Saved entries:
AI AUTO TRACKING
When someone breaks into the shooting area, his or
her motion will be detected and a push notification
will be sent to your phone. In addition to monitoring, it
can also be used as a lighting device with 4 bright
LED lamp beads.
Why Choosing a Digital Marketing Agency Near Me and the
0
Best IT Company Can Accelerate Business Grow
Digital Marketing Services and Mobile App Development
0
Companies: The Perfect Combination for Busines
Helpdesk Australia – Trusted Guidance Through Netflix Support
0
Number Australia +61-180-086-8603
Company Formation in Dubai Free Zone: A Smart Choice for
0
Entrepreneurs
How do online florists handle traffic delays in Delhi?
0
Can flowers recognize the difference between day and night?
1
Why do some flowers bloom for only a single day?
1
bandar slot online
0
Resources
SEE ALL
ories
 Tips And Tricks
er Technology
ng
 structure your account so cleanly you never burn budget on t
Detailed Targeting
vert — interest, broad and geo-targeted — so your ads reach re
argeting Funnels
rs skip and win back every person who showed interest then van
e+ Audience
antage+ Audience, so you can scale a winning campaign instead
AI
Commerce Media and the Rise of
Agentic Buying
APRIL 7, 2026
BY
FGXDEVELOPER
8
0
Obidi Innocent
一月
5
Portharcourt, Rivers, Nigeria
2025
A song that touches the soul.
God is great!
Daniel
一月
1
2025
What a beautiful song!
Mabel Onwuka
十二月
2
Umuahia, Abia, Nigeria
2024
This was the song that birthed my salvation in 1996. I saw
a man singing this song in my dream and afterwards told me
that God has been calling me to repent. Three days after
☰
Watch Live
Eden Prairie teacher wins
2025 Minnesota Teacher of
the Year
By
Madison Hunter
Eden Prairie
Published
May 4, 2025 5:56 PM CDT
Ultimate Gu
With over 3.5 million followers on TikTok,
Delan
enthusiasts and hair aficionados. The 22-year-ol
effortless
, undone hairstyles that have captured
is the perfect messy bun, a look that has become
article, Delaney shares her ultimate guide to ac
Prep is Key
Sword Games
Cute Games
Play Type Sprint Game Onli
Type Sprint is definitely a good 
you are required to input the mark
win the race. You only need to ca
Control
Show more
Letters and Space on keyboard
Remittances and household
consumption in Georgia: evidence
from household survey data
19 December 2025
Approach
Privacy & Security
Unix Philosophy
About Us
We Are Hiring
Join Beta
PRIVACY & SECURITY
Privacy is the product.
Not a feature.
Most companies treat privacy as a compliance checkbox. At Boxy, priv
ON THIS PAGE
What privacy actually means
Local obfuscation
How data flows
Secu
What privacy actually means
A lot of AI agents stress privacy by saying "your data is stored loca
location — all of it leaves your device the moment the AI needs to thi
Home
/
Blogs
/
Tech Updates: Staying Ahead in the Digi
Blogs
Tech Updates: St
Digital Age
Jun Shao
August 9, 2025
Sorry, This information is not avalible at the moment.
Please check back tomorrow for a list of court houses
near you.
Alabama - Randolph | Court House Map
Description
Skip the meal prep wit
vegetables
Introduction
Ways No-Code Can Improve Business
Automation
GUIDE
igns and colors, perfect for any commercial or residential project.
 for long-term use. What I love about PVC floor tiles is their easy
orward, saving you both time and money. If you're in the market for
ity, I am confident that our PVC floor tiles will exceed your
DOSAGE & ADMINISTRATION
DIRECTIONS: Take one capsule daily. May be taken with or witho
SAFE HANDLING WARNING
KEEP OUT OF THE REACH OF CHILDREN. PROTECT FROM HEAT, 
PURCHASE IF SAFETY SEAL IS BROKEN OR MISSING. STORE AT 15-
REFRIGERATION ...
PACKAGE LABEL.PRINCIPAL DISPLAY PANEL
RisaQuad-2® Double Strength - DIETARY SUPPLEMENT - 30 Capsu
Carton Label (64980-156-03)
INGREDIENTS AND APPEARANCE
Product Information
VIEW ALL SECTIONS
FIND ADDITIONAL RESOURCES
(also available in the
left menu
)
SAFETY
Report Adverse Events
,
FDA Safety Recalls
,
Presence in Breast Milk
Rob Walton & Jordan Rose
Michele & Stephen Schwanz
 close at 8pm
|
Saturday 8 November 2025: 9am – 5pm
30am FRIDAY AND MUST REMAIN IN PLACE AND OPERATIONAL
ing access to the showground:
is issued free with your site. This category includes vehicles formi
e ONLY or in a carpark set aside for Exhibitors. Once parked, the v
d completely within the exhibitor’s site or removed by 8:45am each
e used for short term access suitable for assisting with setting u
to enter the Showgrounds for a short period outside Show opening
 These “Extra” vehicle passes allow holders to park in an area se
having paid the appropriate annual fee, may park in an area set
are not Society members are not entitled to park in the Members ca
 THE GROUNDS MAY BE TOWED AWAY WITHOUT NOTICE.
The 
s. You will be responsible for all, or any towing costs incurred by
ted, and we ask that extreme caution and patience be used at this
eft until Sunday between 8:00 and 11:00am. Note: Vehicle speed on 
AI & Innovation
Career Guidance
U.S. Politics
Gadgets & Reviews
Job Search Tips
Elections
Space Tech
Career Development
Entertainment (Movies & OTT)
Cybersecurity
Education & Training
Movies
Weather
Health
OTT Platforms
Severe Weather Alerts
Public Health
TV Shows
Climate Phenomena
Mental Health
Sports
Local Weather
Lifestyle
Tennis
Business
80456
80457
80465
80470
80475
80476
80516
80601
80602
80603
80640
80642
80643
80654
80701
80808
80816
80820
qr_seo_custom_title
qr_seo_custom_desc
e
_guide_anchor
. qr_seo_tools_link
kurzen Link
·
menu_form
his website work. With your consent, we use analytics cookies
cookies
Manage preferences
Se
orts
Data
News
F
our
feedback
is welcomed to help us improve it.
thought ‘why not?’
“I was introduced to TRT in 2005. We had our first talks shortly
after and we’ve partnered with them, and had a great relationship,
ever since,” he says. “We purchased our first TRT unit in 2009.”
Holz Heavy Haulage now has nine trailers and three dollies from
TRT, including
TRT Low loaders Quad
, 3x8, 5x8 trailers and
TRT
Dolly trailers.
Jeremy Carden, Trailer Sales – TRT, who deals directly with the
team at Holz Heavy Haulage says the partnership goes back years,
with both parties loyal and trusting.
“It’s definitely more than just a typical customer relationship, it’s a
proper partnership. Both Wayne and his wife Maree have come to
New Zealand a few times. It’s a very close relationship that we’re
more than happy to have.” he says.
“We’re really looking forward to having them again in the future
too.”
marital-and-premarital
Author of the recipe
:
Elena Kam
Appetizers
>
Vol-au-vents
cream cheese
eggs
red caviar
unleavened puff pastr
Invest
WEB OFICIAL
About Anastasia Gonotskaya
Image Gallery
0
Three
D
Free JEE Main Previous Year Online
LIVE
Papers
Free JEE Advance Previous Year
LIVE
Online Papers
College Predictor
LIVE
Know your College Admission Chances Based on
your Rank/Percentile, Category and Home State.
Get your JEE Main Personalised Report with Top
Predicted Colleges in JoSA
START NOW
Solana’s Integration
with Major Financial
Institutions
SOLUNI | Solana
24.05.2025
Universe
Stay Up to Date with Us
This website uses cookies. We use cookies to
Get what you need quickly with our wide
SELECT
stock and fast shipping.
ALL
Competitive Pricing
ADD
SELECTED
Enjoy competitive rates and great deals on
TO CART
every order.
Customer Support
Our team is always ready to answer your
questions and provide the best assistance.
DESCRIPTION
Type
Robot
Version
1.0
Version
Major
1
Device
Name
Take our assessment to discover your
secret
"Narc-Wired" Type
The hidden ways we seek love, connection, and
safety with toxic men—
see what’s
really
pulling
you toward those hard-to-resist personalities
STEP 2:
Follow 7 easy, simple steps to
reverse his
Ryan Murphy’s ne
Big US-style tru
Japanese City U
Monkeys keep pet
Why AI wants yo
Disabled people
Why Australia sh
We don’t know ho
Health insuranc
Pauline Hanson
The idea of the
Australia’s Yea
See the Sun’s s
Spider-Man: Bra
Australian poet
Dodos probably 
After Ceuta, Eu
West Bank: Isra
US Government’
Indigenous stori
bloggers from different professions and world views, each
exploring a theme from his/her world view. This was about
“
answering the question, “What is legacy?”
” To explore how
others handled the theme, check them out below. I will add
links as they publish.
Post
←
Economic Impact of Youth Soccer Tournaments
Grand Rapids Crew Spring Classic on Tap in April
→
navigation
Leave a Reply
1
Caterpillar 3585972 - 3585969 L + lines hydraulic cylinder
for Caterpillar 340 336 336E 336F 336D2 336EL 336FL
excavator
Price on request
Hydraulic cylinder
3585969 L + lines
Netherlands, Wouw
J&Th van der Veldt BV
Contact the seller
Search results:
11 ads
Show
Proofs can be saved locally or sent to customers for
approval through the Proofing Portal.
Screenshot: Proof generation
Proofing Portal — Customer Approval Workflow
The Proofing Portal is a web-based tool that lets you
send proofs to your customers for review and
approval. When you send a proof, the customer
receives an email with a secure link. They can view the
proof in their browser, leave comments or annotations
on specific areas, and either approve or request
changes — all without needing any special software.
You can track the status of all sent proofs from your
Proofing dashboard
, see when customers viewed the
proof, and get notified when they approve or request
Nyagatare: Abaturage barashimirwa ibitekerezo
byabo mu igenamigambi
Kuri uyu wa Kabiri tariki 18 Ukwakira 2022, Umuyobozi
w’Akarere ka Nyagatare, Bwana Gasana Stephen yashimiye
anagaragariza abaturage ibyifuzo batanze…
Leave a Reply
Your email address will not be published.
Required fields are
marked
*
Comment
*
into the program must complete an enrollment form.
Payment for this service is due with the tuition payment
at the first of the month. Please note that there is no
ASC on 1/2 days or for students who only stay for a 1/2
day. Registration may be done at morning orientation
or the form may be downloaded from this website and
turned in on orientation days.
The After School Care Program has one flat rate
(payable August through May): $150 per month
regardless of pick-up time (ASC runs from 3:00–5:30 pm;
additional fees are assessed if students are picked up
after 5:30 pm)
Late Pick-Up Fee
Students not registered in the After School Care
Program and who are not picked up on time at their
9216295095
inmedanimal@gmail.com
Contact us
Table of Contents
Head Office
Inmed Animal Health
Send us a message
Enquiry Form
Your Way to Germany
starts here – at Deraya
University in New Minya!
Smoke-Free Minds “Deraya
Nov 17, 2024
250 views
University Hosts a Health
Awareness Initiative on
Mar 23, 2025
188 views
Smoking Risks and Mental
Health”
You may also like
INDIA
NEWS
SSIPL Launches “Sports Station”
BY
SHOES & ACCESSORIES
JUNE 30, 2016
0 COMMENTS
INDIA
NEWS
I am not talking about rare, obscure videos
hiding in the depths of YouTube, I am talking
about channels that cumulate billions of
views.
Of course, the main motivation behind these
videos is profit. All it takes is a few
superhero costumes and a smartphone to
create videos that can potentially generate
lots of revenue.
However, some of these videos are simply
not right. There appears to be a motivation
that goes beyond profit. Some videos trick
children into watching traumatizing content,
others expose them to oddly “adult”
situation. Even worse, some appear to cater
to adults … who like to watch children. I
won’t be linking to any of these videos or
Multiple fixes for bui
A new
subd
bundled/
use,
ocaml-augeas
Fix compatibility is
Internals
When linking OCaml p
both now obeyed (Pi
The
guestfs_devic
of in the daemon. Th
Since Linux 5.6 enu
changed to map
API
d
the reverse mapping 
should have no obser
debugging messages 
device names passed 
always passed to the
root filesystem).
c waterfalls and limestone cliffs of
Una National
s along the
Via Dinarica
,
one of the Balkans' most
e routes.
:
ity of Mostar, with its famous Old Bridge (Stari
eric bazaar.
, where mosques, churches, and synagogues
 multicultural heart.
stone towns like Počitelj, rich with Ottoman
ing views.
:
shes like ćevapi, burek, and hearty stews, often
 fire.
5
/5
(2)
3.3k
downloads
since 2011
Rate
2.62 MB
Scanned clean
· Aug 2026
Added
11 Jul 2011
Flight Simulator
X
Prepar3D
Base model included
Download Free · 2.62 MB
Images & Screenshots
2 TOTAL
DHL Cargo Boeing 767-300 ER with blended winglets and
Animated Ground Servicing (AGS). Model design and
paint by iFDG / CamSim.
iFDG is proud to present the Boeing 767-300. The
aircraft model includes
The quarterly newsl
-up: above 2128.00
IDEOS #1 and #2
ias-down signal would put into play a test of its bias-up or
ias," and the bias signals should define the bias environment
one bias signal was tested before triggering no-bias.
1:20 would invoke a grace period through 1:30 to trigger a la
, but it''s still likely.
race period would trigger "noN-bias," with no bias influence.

§ REQUEST:
Starting at the first line of the material and stopping after the line that contains "Detailed Targeting", copy those lines with "flowers" replaced by "blossoms" and nothing else changed.

§ WRITTEN RESPONSE:
AI AUTO TRACKING
When someone breaks into the shooting area, his or
her motion will be detected and a push notification
will be sent to your phone. In addition to monitoring, it
can also be used as a lighting device with 4 bright
LED lamp beads.
Why Choosing a Digital Marketing Agency Near Me and the
0
Best IT Company Can Accelerate Business Grow
Digital Marketing Services and Mobile App Development
0
Companies: The Perfect Combination for Busines
Helpdesk Australia – Trusted Guidance Through Netflix Support
0
Number Australia +61-180-086-8603
Company Formation in Dubai Free Zone: A Smart Choice for
0
Entrepreneurs
How do online florists handle traffic delays in Delhi?
0
Can blossoms recognize the difference between day and night?
1
Why do some blossoms bloom for only a single day?
1
bandar slot online
0
Resources
SEE ALL
ories
 Tips And Tricks
er Technology
ng
 structure your account so cleanly you never burn budget on t
Detailed Targeting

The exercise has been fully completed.